• **WHAT IS BEING ASKED**
Return every line of the data below, word for word and unchanged.

Stored data entries
----------------------------------------

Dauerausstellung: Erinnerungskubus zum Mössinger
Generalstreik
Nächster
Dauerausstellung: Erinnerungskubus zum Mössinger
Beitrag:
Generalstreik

----------------------------------------

• **REPLY**
Dauerausstellung: Erinnerungskubus zum Mössinger
Generalstreik
Nächster
Dauerausstellung: Erinnerungskubus zum Mössinger
Beitrag:
Generalstreik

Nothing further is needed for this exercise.